=== Request ===
Reproduce every row below verbatim, leaving the pictures out.

=== Provided records ===

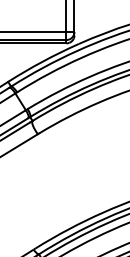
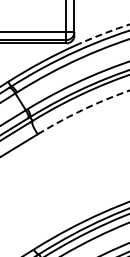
arc at (103, 33): solid -> dashed
arc at (83, 109): solid -> dashed
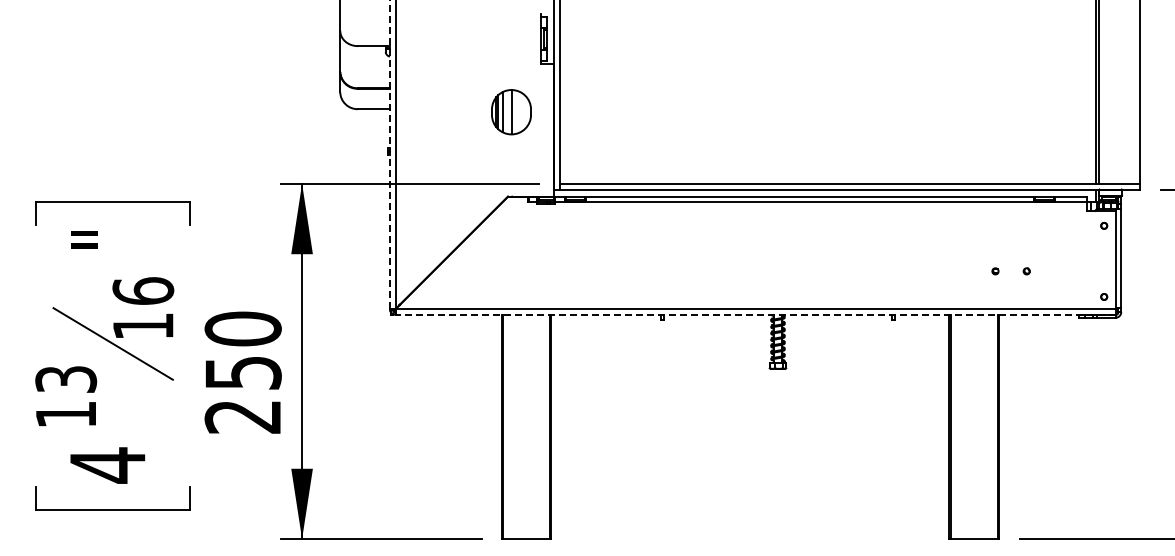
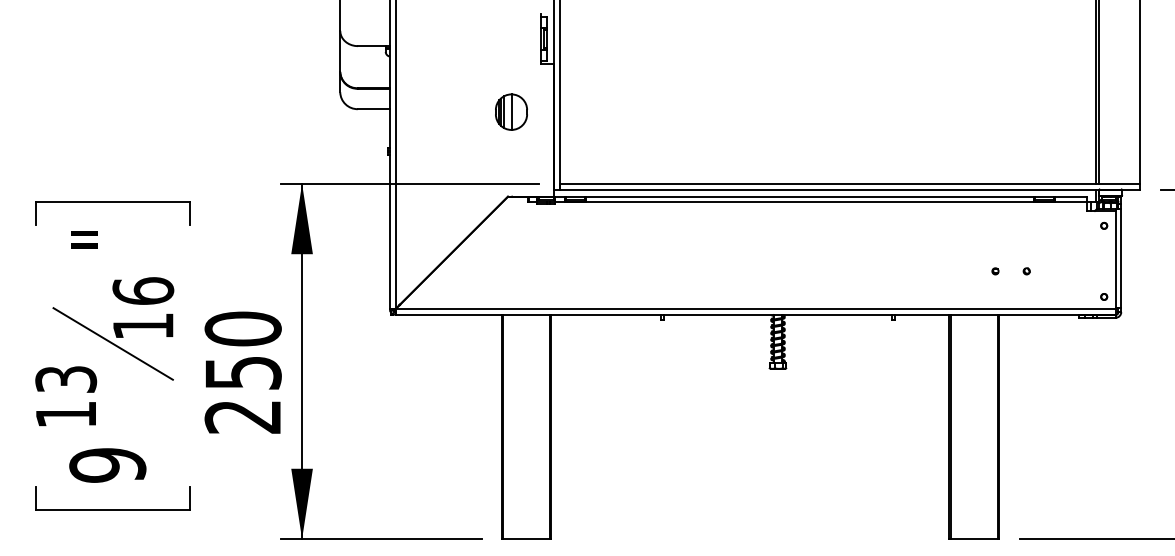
part at (511, 112) size: 41x47 px -> 33x38 px
line at (389, 154): dashed -> solid
line at (755, 314): dashed -> solid
text at (107, 465): 4 -> 9
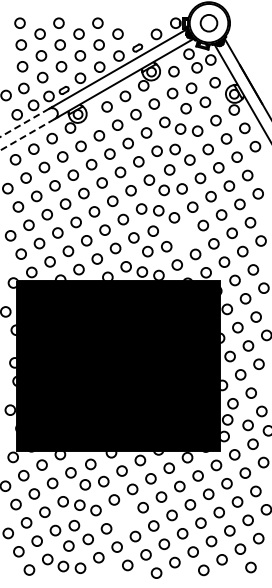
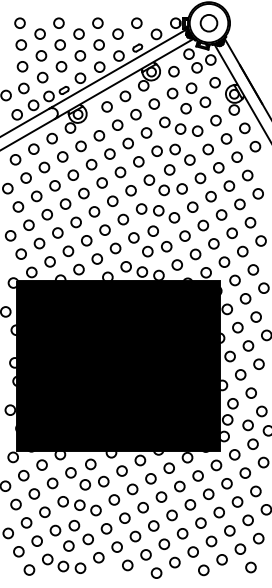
circle at (136, 22): none -> present
line at (24, 122): dashed -> solid
line at (28, 134): dashed -> solid
circle at (184, 235): none -> present
circle at (124, 517): none -> present
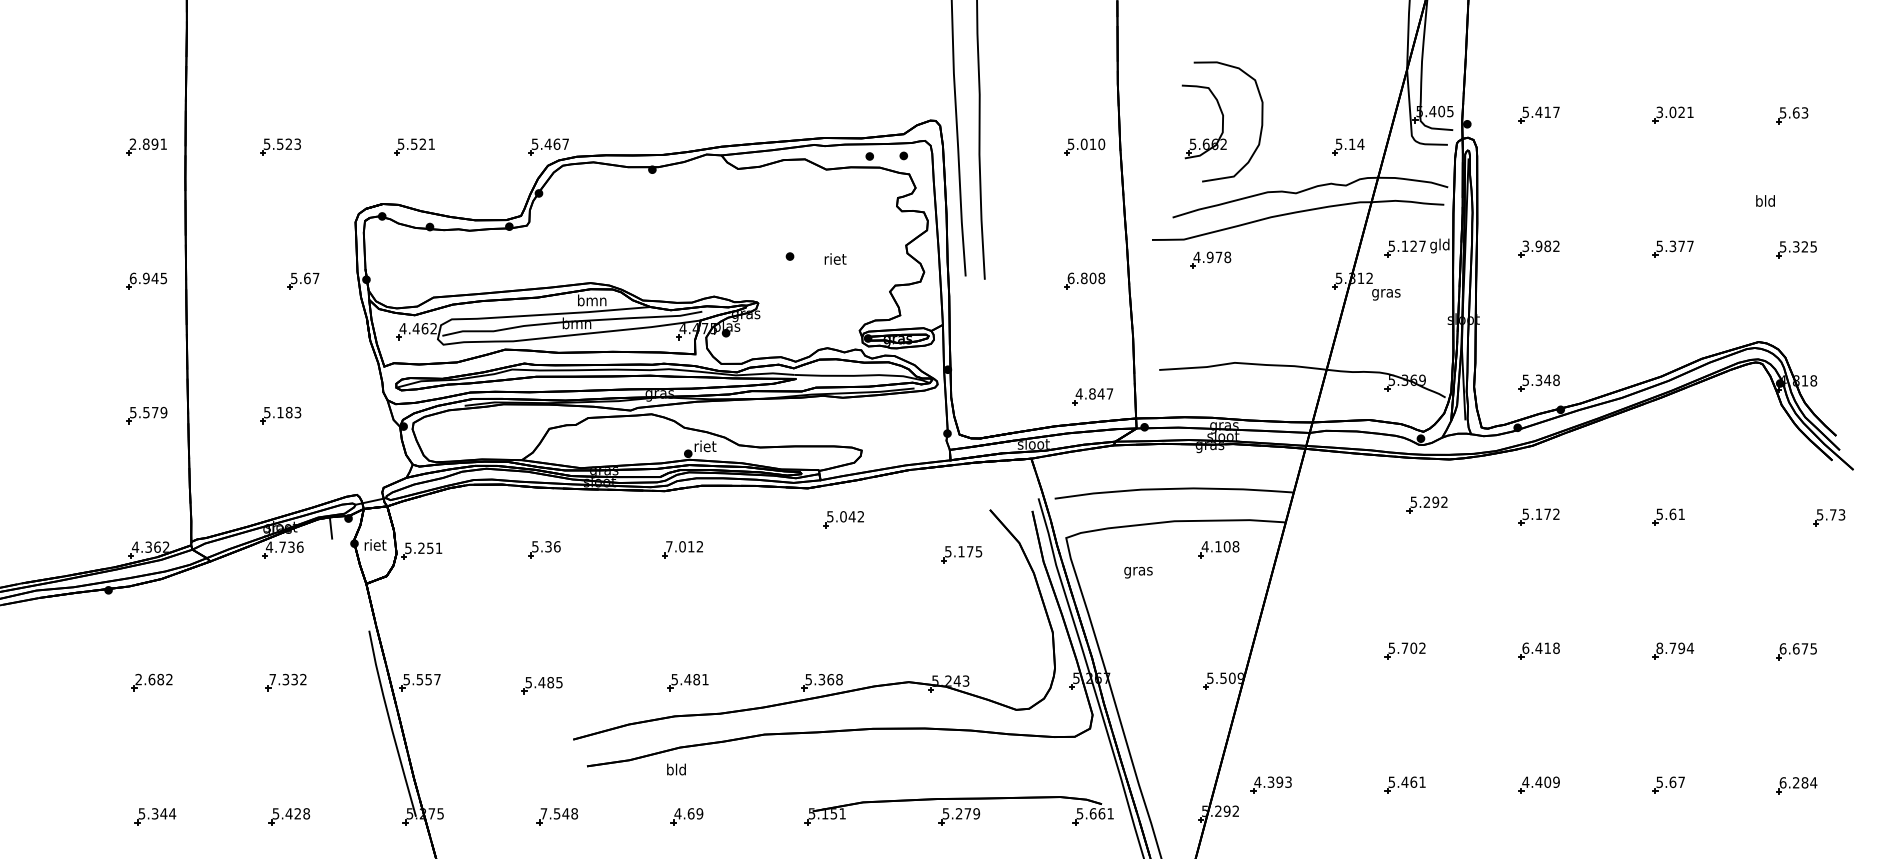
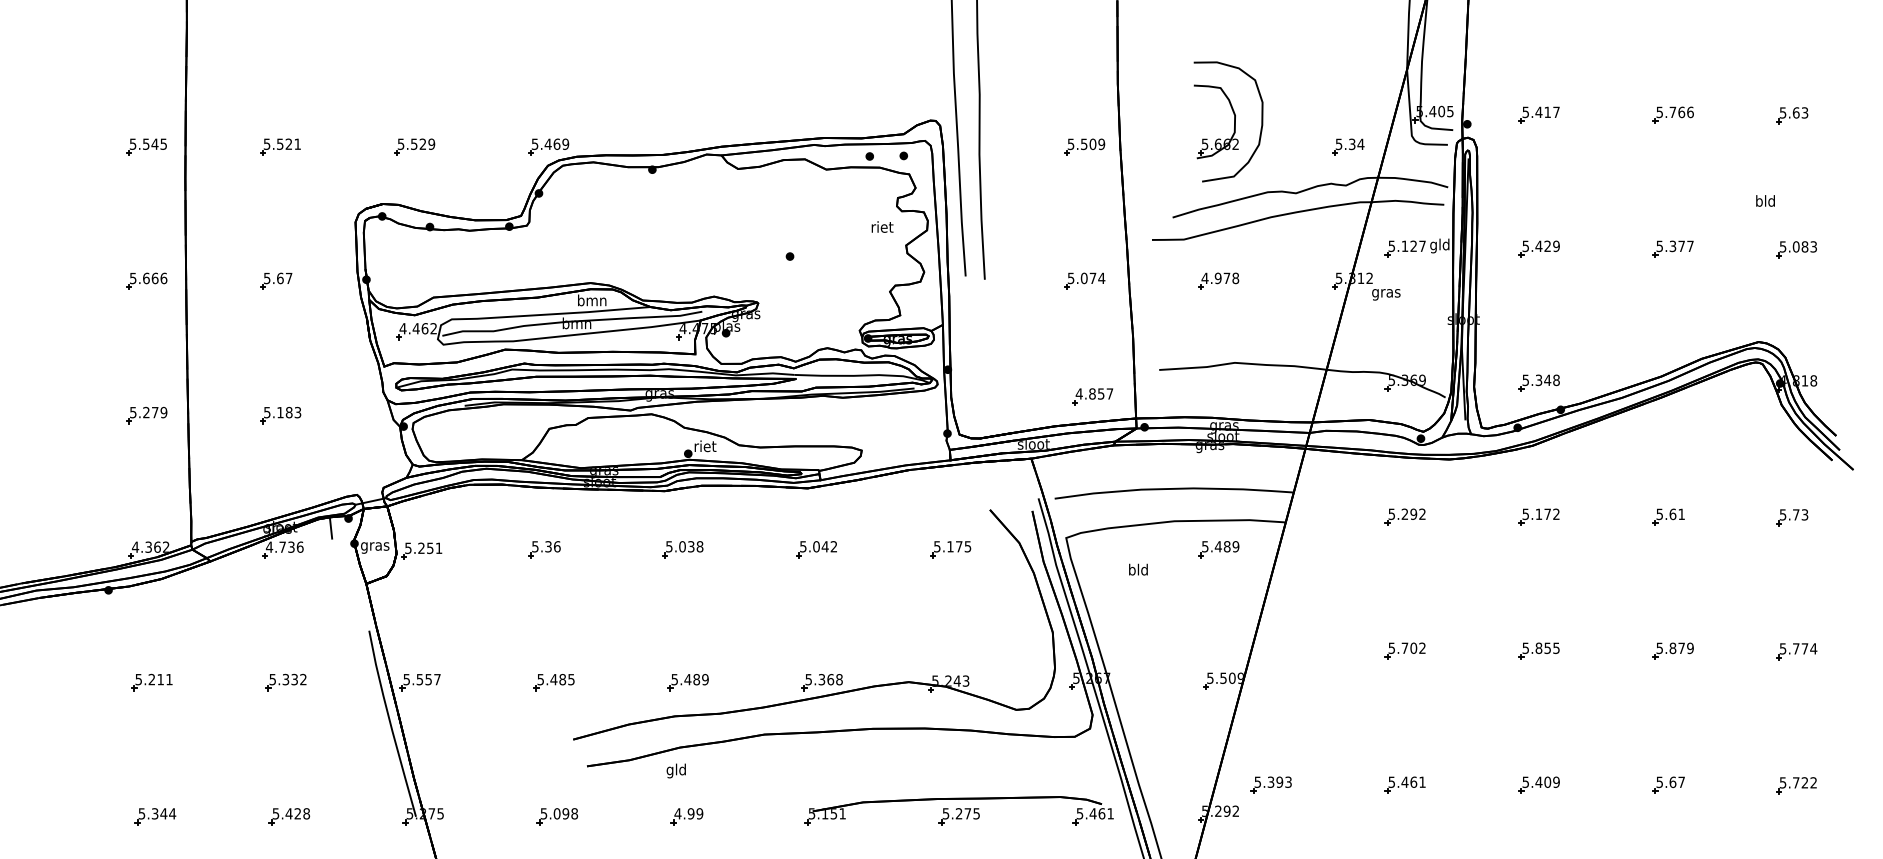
text at (1674, 112): 3.021 -> 5.766
part at (1206, 138) position: (1206, 138) -> (1218, 138)
text at (147, 143): 2.891 -> 5.545
text at (297, 143): 5.523 -> 5.521
text at (431, 143): 5.521 -> 5.529
text at (565, 143): 5.467 -> 5.469
text at (1092, 144): 5.010 -> 5.509
text at (1352, 144): 5.14 -> 5.34
text at (1540, 246): 3.982 -> 5.429
text at (1804, 246): 5.325 -> 5.083
text at (835, 258) position: (835, 258) -> (882, 226)
part at (1210, 259) position: (1210, 259) -> (1218, 280)
text at (148, 278): 6.945 -> 5.666
text at (1086, 278): 6.808 -> 5.074
part at (303, 280) position: (303, 280) -> (276, 280)
text at (1100, 393): 4.847 -> 4.857
text at (146, 412): 5.579 -> 5.279
part at (1426, 504) position: (1426, 504) -> (1404, 516)
part at (1829, 517) position: (1829, 517) -> (1792, 517)
part at (843, 519) position: (843, 519) -> (816, 549)
text at (375, 546): riet -> gras
text at (684, 546): 7.012 -> 5.038
text at (1220, 546): 4.108 -> 5.489
part at (961, 554) position: (961, 554) -> (950, 549)
text at (1138, 570): gras -> bld
text at (1540, 647): 6.418 -> 5.855
text at (1675, 648): 8.794 -> 5.879
text at (1798, 648): 6.675 -> 5.774
text at (153, 679): 2.682 -> 5.211
text at (272, 679): 7.332 -> 5.332
text at (705, 679): 5.481 -> 5.489
part at (541, 685) position: (541, 685) -> (553, 682)
text at (669, 770): bld -> gld
text at (1257, 781): 4.393 -> 5.393
text at (1525, 781): 4.409 -> 5.409
text at (1798, 782): 6.284 -> 5.722
text at (554, 813): 7.548 -> 5.098
text at (690, 813): 4.69 -> 4.99
text at (976, 813): 5.279 -> 5.275
text at (1092, 813): 5.661 -> 5.461
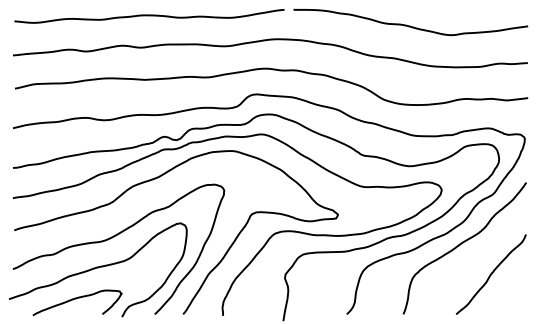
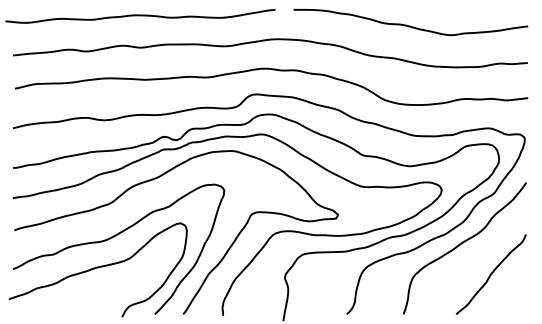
curve at (149, 16) position: (149, 16) -> (140, 16)
curve at (76, 299): present -> none
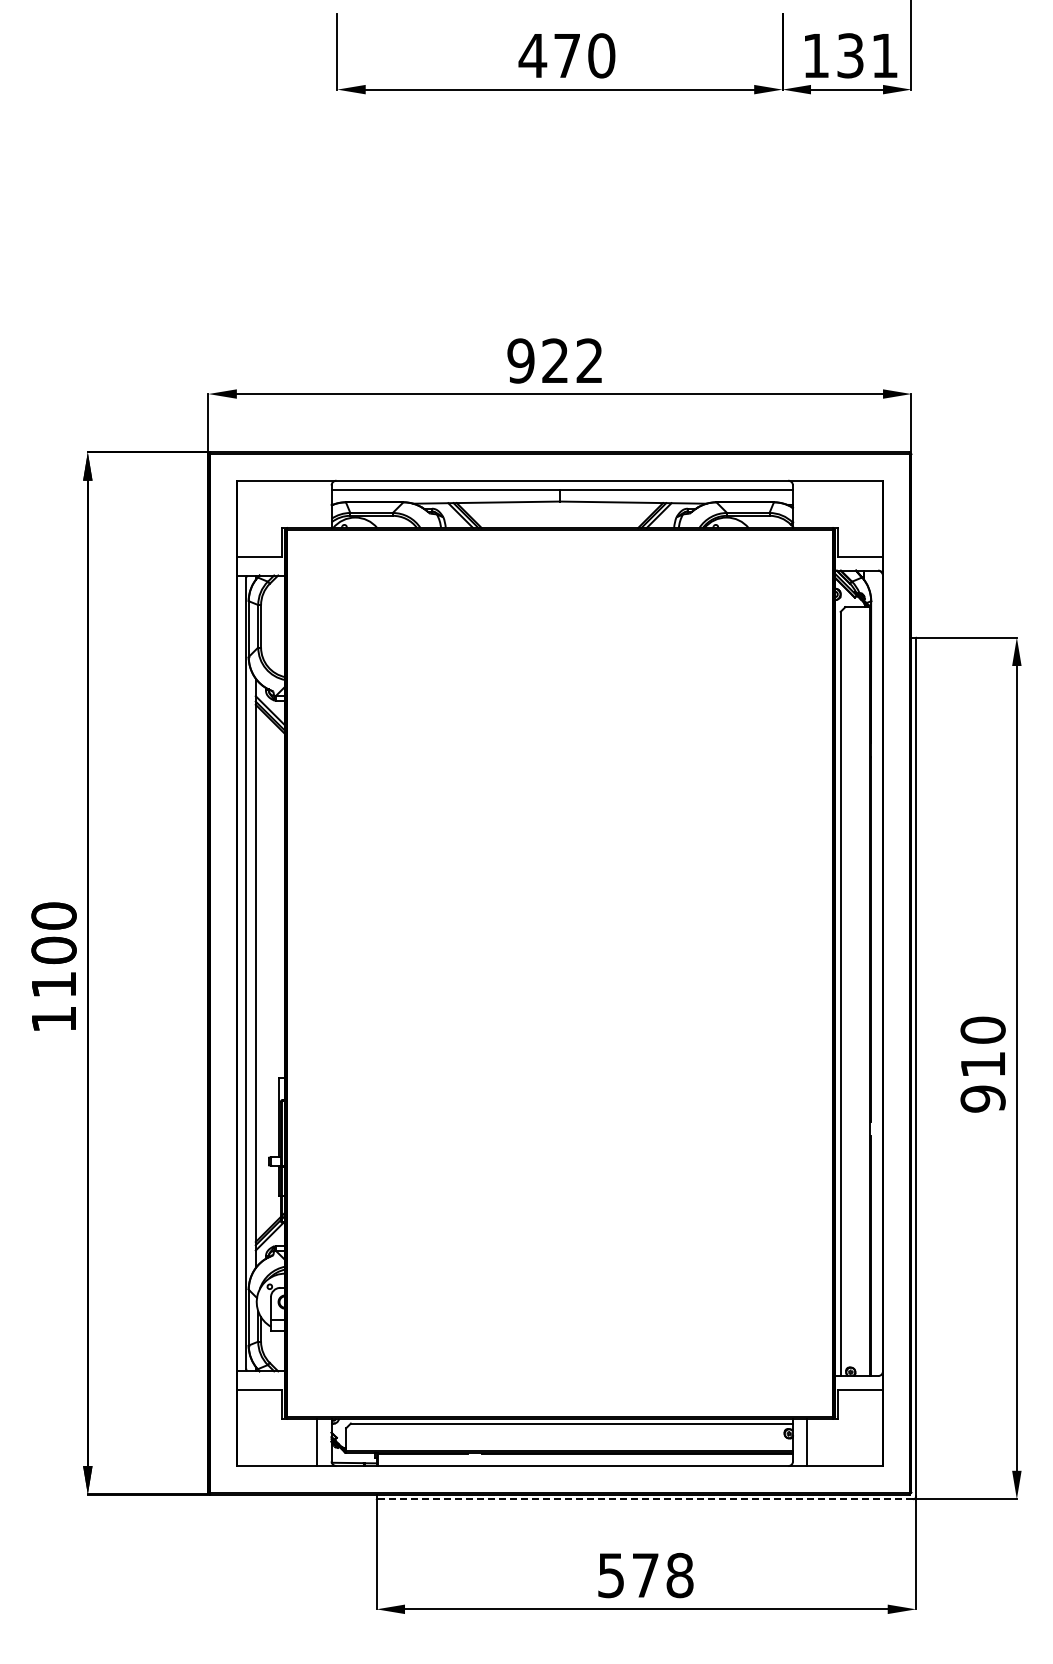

=== Written answer ===
arc at (103, 33): solid -> dashed
arc at (83, 109): solid -> dashed
part at (511, 112) size: 41x47 px -> 33x38 px
line at (389, 154): dashed -> solid
line at (755, 314): dashed -> solid
text at (107, 465): 4 -> 9
circle at (136, 22): none -> present
line at (24, 122): dashed -> solid
line at (28, 134): dashed -> solid
circle at (184, 235): none -> present
circle at (124, 517): none -> present
text at (1674, 112): 3.021 -> 5.766
part at (1206, 138) position: (1206, 138) -> (1218, 138)
text at (147, 143): 2.891 -> 5.545
text at (297, 143): 5.523 -> 5.521
text at (431, 143): 5.521 -> 5.529
text at (565, 143): 5.467 -> 5.469
text at (1092, 144): 5.010 -> 5.509
text at (1352, 144): 5.14 -> 5.34
text at (1540, 246): 3.982 -> 5.429
text at (1804, 246): 5.325 -> 5.083
text at (835, 258) position: (835, 258) -> (882, 226)
part at (1210, 259) position: (1210, 259) -> (1218, 280)
text at (148, 278): 6.945 -> 5.666
text at (1086, 278): 6.808 -> 5.074
part at (303, 280) position: (303, 280) -> (276, 280)
text at (1100, 393): 4.847 -> 4.857
text at (146, 412): 5.579 -> 5.279
part at (1426, 504) position: (1426, 504) -> (1404, 516)
part at (1829, 517) position: (1829, 517) -> (1792, 517)
part at (843, 519) position: (843, 519) -> (816, 549)
text at (375, 546): riet -> gras
text at (684, 546): 7.012 -> 5.038
text at (1220, 546): 4.108 -> 5.489
part at (961, 554) position: (961, 554) -> (950, 549)
text at (1138, 570): gras -> bld
text at (1540, 647): 6.418 -> 5.855
text at (1675, 648): 8.794 -> 5.879
text at (1798, 648): 6.675 -> 5.774
text at (153, 679): 2.682 -> 5.211
text at (272, 679): 7.332 -> 5.332
text at (705, 679): 5.481 -> 5.489
part at (541, 685) position: (541, 685) -> (553, 682)
text at (669, 770): bld -> gld
text at (1257, 781): 4.393 -> 5.393
text at (1525, 781): 4.409 -> 5.409
text at (1798, 782): 6.284 -> 5.722
text at (554, 813): 7.548 -> 5.098
text at (690, 813): 4.69 -> 4.99
text at (976, 813): 5.279 -> 5.275
text at (1092, 813): 5.661 -> 5.461
curve at (149, 16) position: (149, 16) -> (140, 16)
curve at (76, 299): present -> none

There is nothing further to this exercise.